TASK STATEMENT: Nothing but the pictures should be dropped when the records are transcribed word for word.

DATA RECORDS:
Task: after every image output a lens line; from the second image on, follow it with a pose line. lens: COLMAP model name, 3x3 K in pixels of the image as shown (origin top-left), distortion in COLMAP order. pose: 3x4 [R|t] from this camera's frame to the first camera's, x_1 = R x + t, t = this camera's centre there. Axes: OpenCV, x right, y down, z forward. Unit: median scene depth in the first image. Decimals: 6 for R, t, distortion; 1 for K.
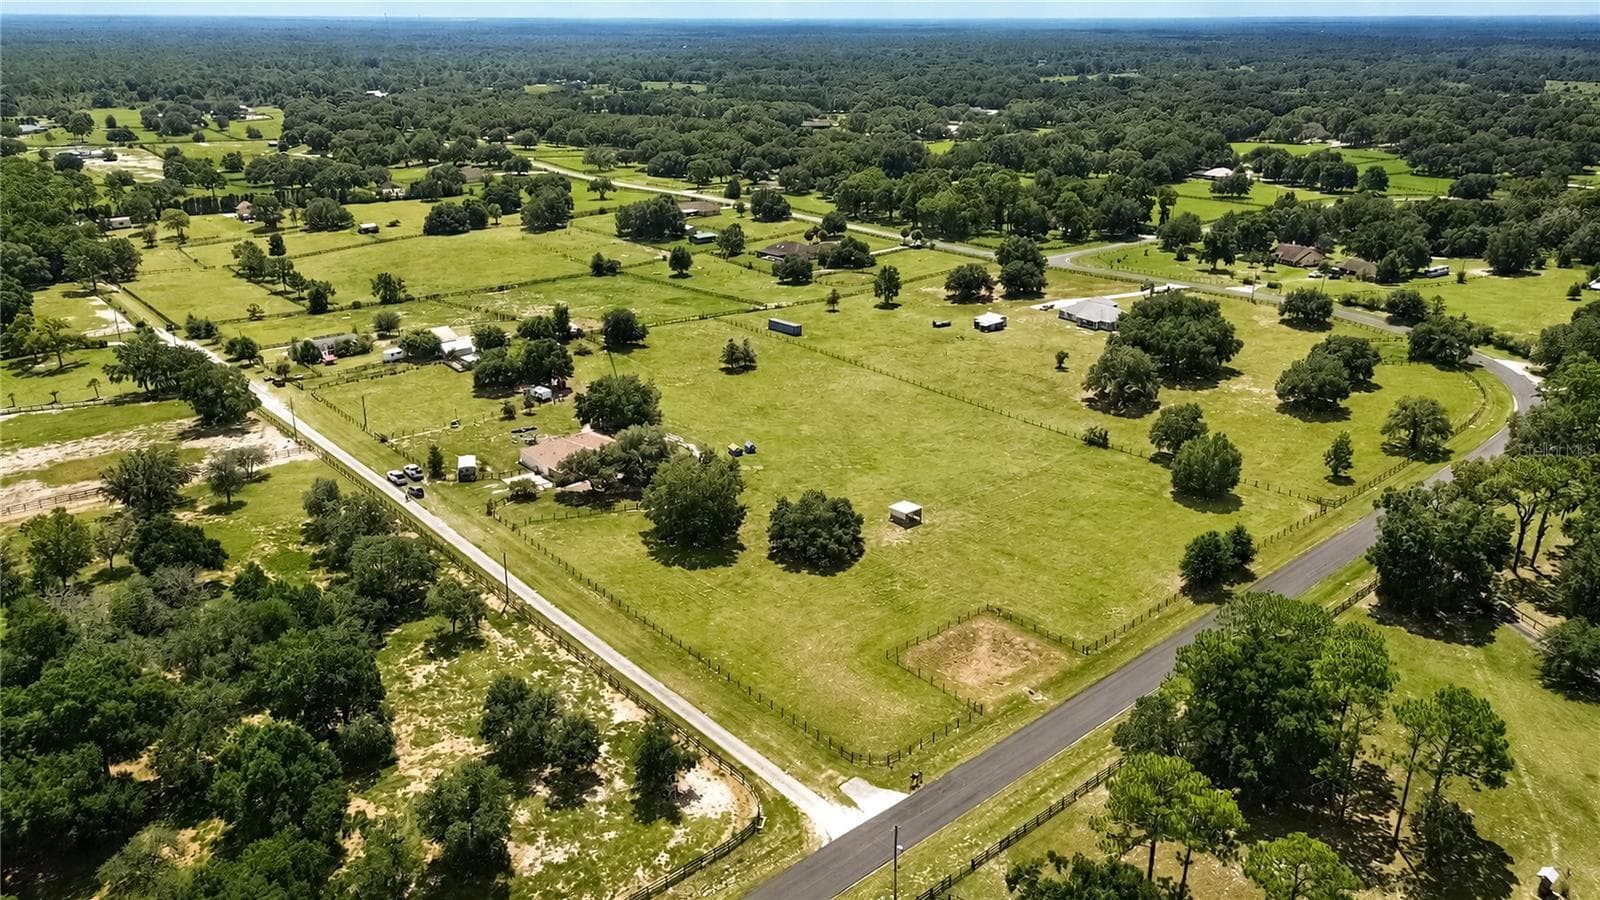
lens RADIAL K [[1121.4, 0, 800.0], [0, 1121.4, 450.0], [0, 0, 1]] dist [0.059117, 0.001133]
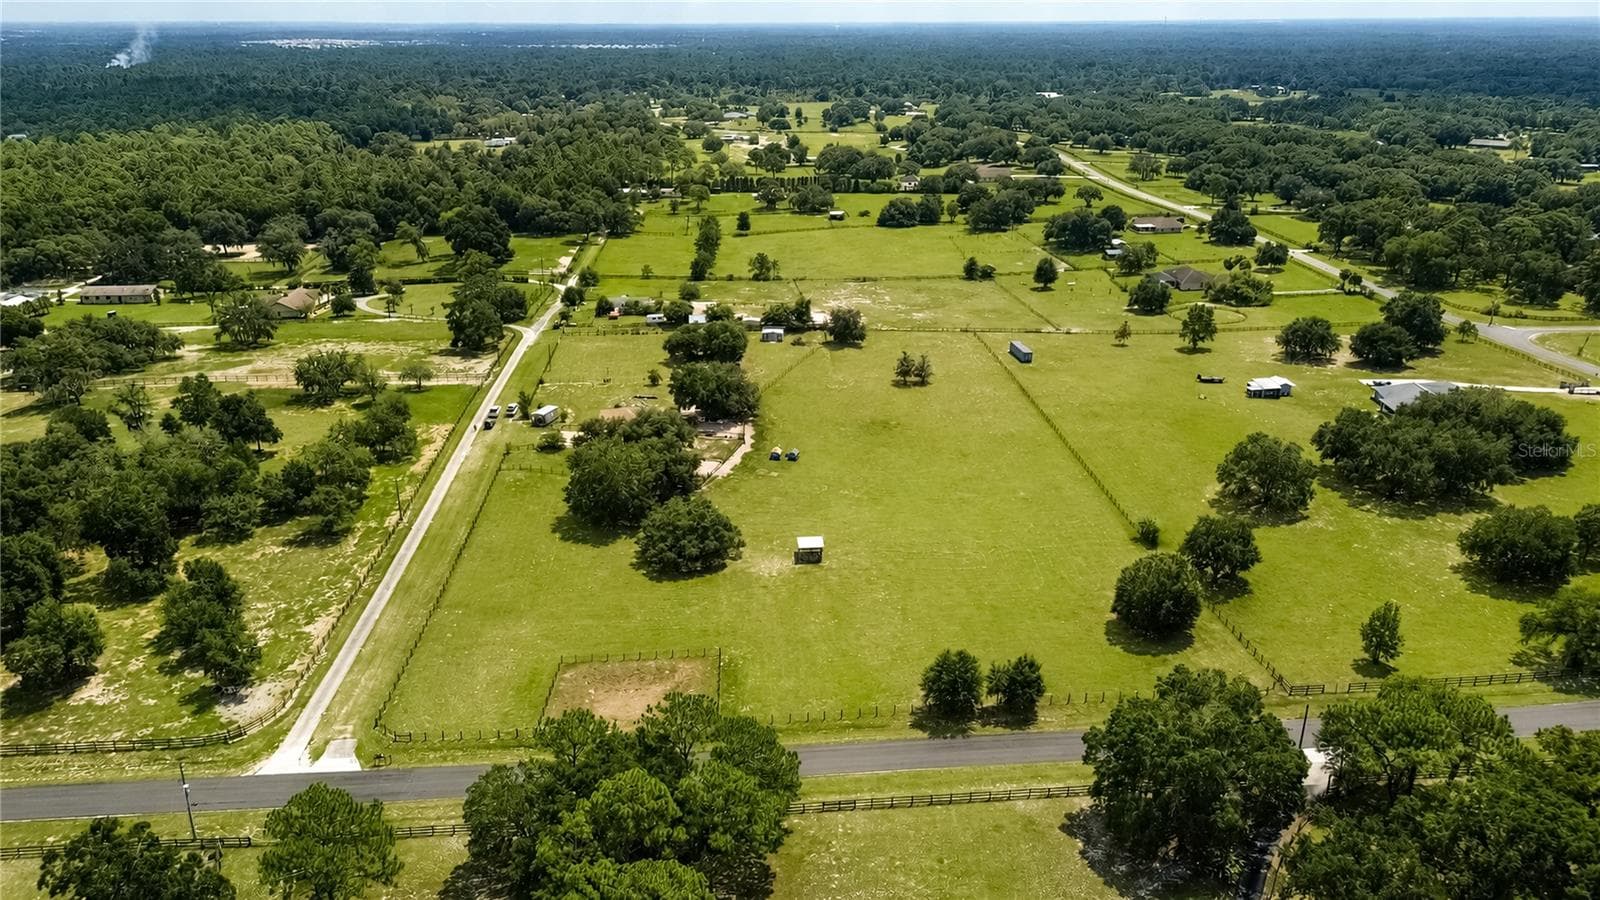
lens RADIAL K [[1121.4, 0, 800.0], [0, 1121.4, 450.0], [0, 0, 1]] dist [0.059117, 0.001133]
pose [[0.797316, 0.208073, -0.566562, 0.407305], [-0.209598, 0.975731, 0.063378, -0.055068], [0.566000, 0.068218, 0.821578, 0.154853]]
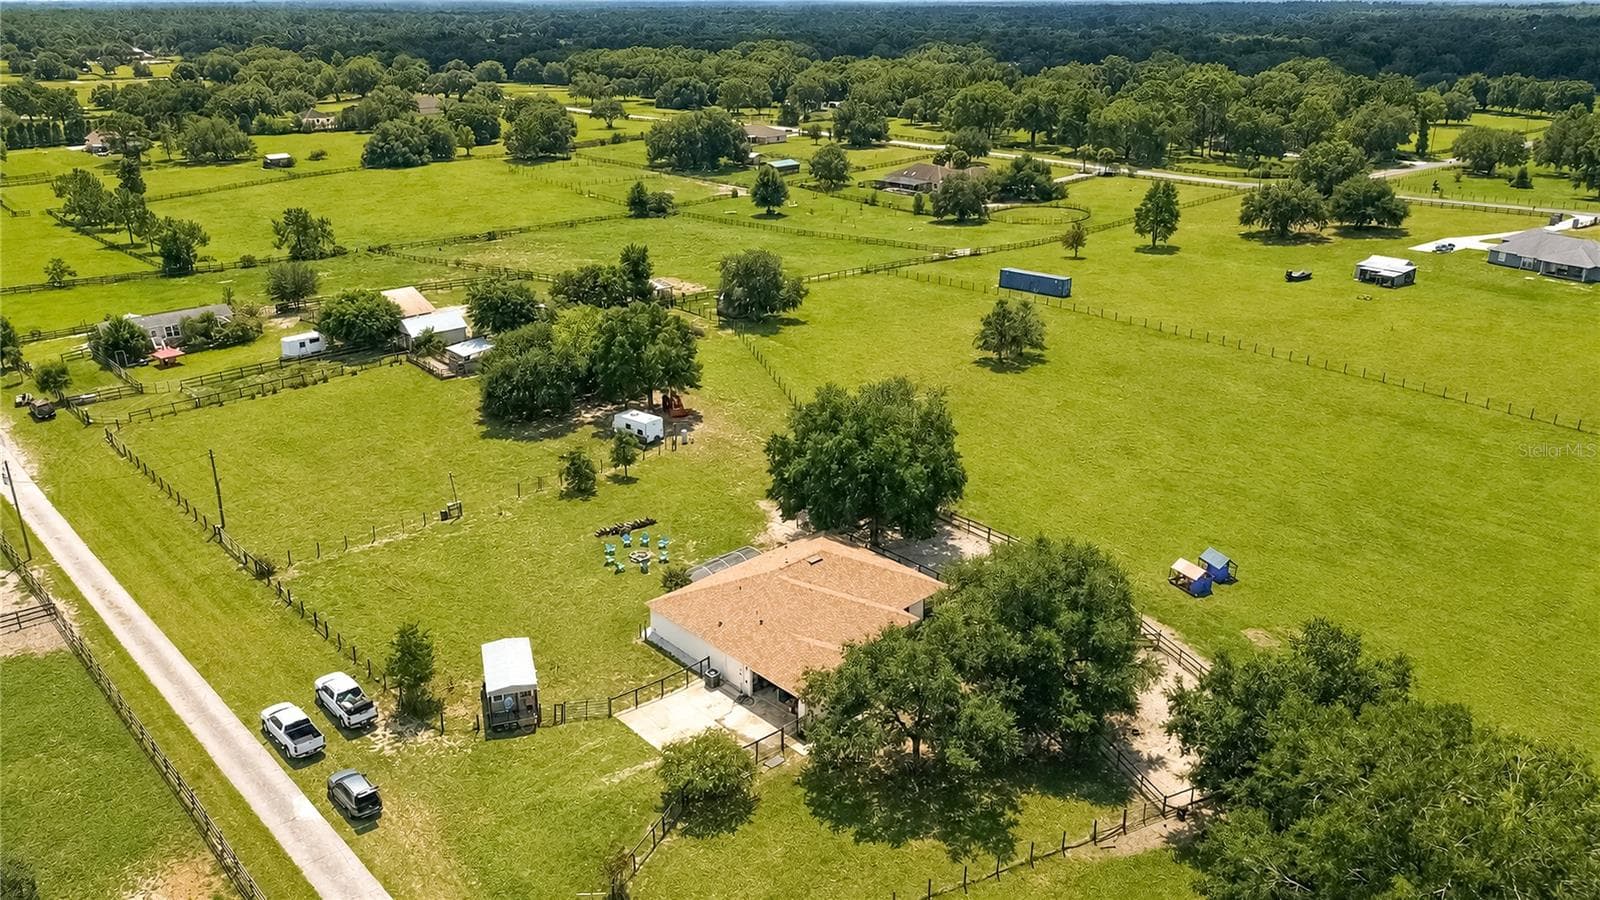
lens RADIAL K [[1141.5, 0, 800.0], [0, 1141.5, 450.0], [0, 0, 1]] dist [0.030563, -0.002482]
pose [[0.999013, -0.018168, 0.040522, -0.161615], [0.017841, 0.999805, 0.008420, -0.038025], [-0.040667, -0.007689, 0.999143, 0.480950]]
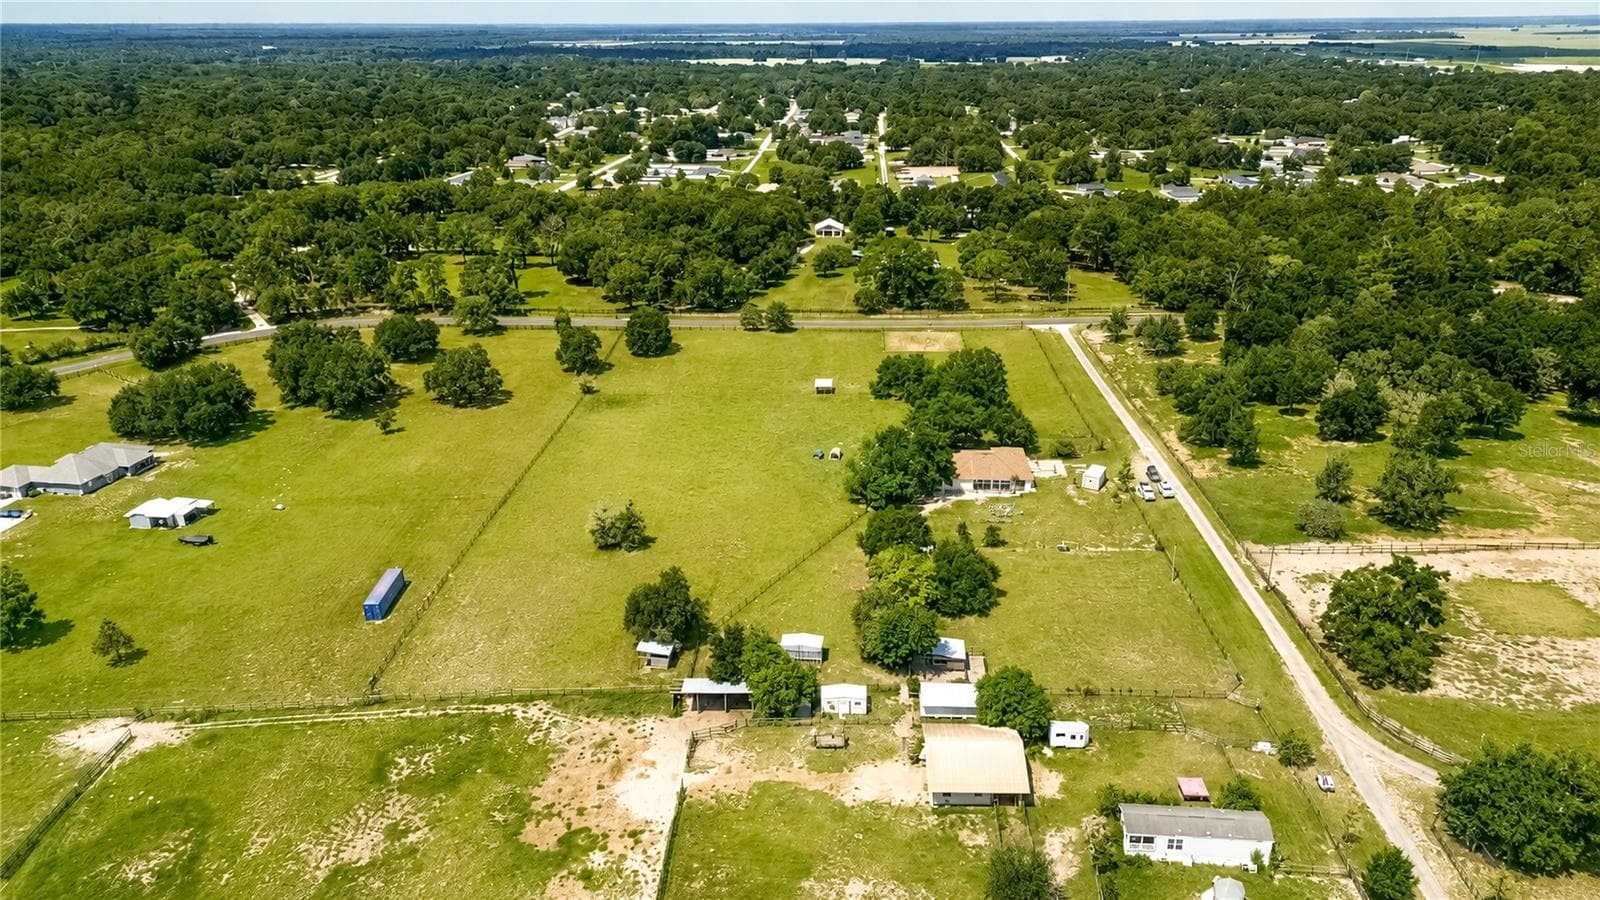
lens RADIAL K [[1141.5, 0, 800.0], [0, 1141.5, 450.0], [0, 0, 1]] dist [0.030563, -0.002482]
pose [[-0.724469, -0.242603, 0.645204, -0.537340], [0.254372, 0.775859, 0.577354, -0.463019], [-0.640655, 0.582397, -0.500375, 1.190684]]
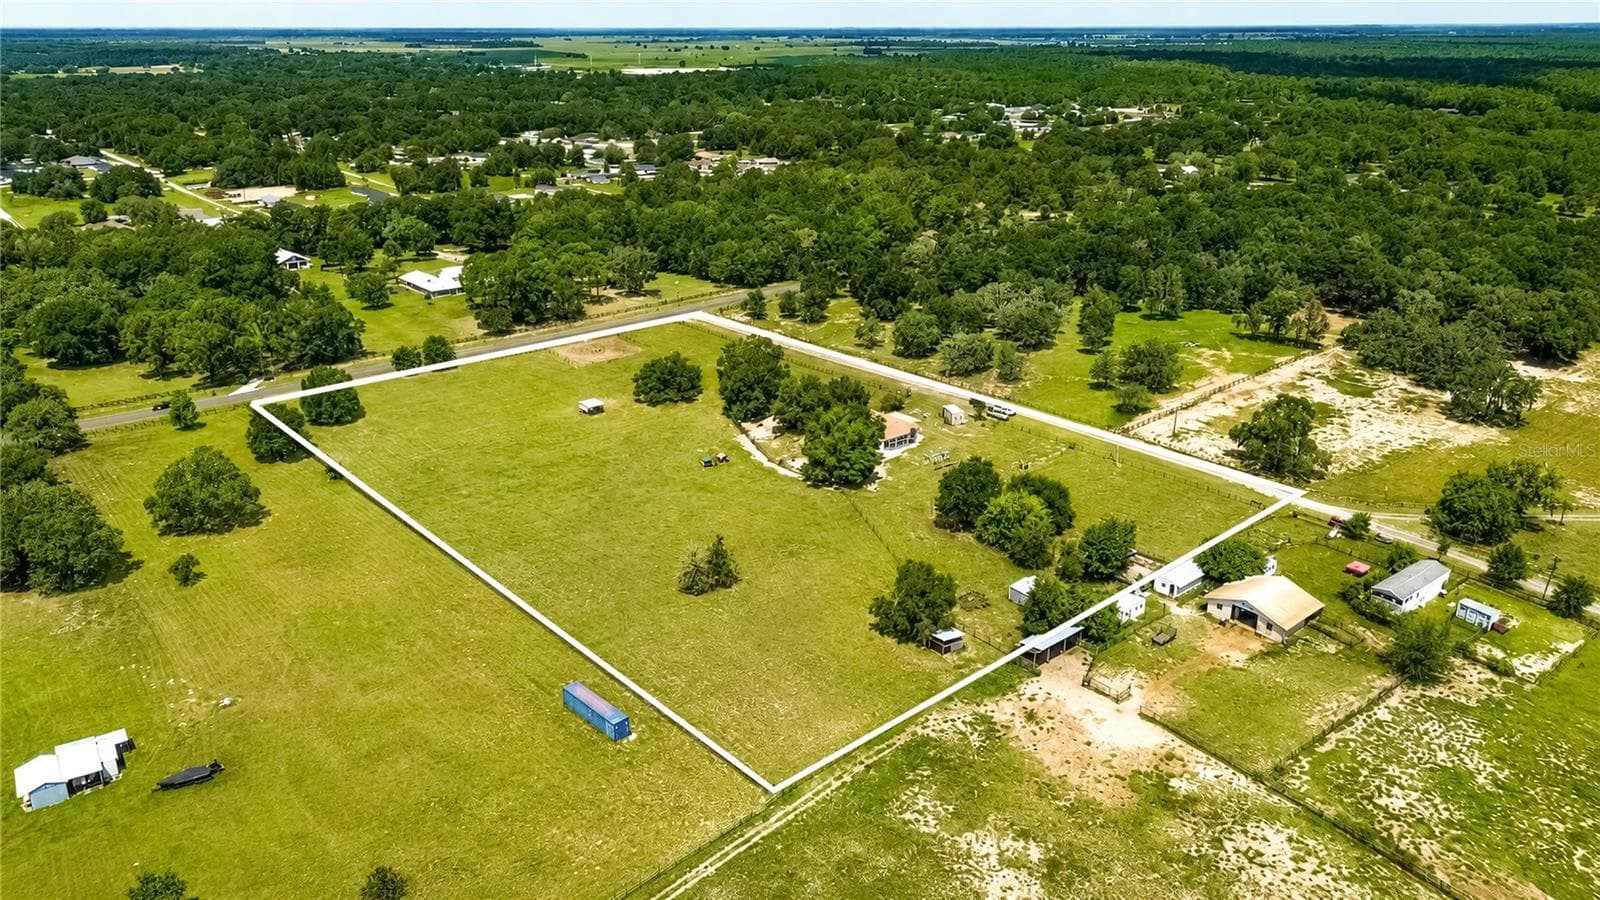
lens RADIAL K [[1141.5, 0, 800.0], [0, 1141.5, 450.0], [0, 0, 1]] dist [0.030563, -0.002482]
pose [[-0.999979, -0.002101, 0.006158, -0.104637], [0.002551, 0.743976, 0.668201, -0.531270], [-0.005986, 0.668203, -0.743955, 1.367939]]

ANSWER AREA:
Task: after every image output a lens line; from the second image on, follow it with a pose line. lens: COLMAP model name, 3x3 K in pixels of the image as shown (origin top-left), distortion in COLMAP order. pose: 3x4 [R|t] from this camera's frame to the first camera's, x_1 = R x + t, t = this camera's centre there. Axes: OpenCV, x right, y down, z forward. Unit: median scene depth in the first image. Decimals: 6 for R, t, distortion; 1 for K.
lens RADIAL K [[1121.4, 0, 800.0], [0, 1121.4, 450.0], [0, 0, 1]] dist [0.059117, 0.001133]
lens RADIAL K [[1121.4, 0, 800.0], [0, 1121.4, 450.0], [0, 0, 1]] dist [0.059117, 0.001133]
pose [[0.797316, 0.208073, -0.566562, 0.407305], [-0.209598, 0.975731, 0.063378, -0.055068], [0.566000, 0.068218, 0.821578, 0.154853]]
lens RADIAL K [[1141.5, 0, 800.0], [0, 1141.5, 450.0], [0, 0, 1]] dist [0.030563, -0.002482]
pose [[0.999013, -0.018168, 0.040522, -0.161615], [0.017841, 0.999805, 0.008420, -0.038025], [-0.040667, -0.007689, 0.999143, 0.480950]]
lens RADIAL K [[1141.5, 0, 800.0], [0, 1141.5, 450.0], [0, 0, 1]] dist [0.030563, -0.002482]
pose [[-0.724469, -0.242603, 0.645204, -0.537340], [0.254372, 0.775859, 0.577354, -0.463019], [-0.640655, 0.582397, -0.500375, 1.190684]]
lens RADIAL K [[1141.5, 0, 800.0], [0, 1141.5, 450.0], [0, 0, 1]] dist [0.030563, -0.002482]
pose [[-0.999979, -0.002101, 0.006158, -0.104637], [0.002551, 0.743976, 0.668201, -0.531270], [-0.005986, 0.668203, -0.743955, 1.367939]]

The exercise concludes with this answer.